Bill Gross is recommending that investors buy the debt of low-deficit countries. Via Business Week:
As Pacific Investment Management Co.’s Gross, manager of the world’s biggest bond fund, said yesterday in an interview with Tom Keene on Bloomberg Radio that [U.S.] “bonds have seen their best days.” Pimco, which announced in December that it would offer stock funds, is advising investors to buy the debt of countries such as Germany and Canada that have low deficits and higher- yielding corporate securities.
Similarly, the Mad Hedge Fund Trader writes:
I am constantly asked where to find safe places to park cash by investors understandably unhappy with the risk/reward currently offered by the markets. Any reach for yield now carries substantial principal risk, the kind we saw, oh say, in the summer of 2007.
I have had great luck steering people into the Invesco PowerShares Emerging Market Sovereign Debt ETF (PCY) for the last nine months, which is invested primarily in the debt of Asian and Latin American government entities, and sports a generous 6.44% yield. This beats the daylights out of the one basis point you currently earn for cash, the 3.76% yield on 10 year Treasuries, and still exceeds the 4.70% yield on the iShares Investment Grade Bond ETN (LQD), which buys predominantly single “BBB”, or better, US corporates.

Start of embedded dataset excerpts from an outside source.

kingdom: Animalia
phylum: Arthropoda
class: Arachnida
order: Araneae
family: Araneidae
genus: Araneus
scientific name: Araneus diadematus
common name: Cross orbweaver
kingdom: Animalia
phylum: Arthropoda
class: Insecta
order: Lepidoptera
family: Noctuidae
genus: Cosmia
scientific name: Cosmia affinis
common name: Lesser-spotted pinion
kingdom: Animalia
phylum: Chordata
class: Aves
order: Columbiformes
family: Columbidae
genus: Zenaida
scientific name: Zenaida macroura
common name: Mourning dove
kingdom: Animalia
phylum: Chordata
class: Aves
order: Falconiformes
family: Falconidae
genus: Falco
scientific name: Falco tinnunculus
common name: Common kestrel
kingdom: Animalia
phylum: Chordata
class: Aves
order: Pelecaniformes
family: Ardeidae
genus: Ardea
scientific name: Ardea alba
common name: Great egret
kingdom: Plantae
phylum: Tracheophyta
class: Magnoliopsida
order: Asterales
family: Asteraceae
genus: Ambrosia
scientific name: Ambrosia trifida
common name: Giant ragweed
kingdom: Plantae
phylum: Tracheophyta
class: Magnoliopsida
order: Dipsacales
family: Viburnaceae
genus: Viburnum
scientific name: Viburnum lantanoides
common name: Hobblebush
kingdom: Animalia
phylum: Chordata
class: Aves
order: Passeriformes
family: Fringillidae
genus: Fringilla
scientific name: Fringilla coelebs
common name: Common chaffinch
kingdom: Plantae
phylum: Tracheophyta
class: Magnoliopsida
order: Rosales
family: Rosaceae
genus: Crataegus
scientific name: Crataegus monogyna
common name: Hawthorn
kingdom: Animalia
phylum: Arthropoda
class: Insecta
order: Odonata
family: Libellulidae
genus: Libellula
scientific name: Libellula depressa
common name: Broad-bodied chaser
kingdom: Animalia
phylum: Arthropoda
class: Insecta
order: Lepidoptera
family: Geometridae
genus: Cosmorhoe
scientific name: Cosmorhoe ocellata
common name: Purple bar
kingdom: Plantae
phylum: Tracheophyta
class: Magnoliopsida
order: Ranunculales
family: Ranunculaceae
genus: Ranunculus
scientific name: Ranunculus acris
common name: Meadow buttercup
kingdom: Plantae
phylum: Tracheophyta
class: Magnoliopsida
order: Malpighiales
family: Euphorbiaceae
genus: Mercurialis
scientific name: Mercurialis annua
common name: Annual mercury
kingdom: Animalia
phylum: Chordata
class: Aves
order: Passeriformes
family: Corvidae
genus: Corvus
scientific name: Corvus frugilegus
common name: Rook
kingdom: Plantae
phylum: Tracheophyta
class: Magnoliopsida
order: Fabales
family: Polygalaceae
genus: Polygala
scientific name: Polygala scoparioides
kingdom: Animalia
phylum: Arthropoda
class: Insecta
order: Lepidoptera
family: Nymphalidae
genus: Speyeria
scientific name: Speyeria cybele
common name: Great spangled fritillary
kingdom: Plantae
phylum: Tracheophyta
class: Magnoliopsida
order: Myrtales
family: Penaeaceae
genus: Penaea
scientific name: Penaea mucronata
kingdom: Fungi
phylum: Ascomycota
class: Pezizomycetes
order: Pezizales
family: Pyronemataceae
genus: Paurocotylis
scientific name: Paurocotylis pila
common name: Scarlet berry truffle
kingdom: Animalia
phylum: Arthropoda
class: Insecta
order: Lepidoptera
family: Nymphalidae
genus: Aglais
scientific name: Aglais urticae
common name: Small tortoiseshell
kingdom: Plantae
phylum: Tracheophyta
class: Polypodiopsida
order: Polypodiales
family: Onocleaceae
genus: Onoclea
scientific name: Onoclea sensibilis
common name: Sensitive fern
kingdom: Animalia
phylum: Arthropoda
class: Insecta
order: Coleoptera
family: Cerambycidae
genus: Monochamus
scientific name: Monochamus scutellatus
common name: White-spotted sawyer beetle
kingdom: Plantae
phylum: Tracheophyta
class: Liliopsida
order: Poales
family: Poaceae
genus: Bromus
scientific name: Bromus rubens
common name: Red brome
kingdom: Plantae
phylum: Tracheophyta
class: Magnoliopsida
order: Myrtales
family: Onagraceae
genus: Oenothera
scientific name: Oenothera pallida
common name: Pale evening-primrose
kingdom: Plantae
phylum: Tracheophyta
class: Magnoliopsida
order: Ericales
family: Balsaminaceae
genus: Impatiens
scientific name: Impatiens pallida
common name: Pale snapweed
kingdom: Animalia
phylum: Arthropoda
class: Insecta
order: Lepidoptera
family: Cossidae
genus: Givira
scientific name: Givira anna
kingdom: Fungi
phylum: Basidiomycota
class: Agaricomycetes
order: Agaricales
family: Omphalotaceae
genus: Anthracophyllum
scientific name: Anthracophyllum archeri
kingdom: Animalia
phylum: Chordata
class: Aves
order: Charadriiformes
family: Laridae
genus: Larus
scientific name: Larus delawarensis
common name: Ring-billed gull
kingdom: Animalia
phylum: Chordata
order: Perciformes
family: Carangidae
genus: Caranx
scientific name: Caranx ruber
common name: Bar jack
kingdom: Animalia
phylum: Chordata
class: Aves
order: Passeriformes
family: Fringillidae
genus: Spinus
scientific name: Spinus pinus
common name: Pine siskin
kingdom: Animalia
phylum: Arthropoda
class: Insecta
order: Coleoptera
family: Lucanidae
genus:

The big difference here is that PCY has a much rosier future of credit upgrades to look forward to than other alternatives. It turns out that many emerging markets have little or no debt, because until recently, investors thought their credit quality was too poor. No doubt a history of defaults in the region going back to 1820 is in the backs of their minds.
You would think that a sovereign debt fund would be the last place to safely park your money in the middle of a debt crisis, but you’d be wrong. PCY has minimal holdings in the Land of Sophocles and Plato, and very little in the other European PIIGS. In fact, the crisis has accelerated the differentiation of credit qualities, separating the wheat from the chaff, and sending bonds issues by financially responsible countries to decent premiums, while punishing the bad boys with huge discounts. It seems this fund has a decent set of managers at the helm.
With US government bond issuance going through the roof, the shoe is now on the other foot.
It should be noted that both Gross and the Hedge Trader are rather bullish on the U.S. economy. For example, one of the main reasons that Gross is now bearish on U.S. treasuries is because he is convinced the U.S. be hit with massive inflation. If he is wrong – and wrong deflation reins for a while longer – then U.S. treasuries may still recover.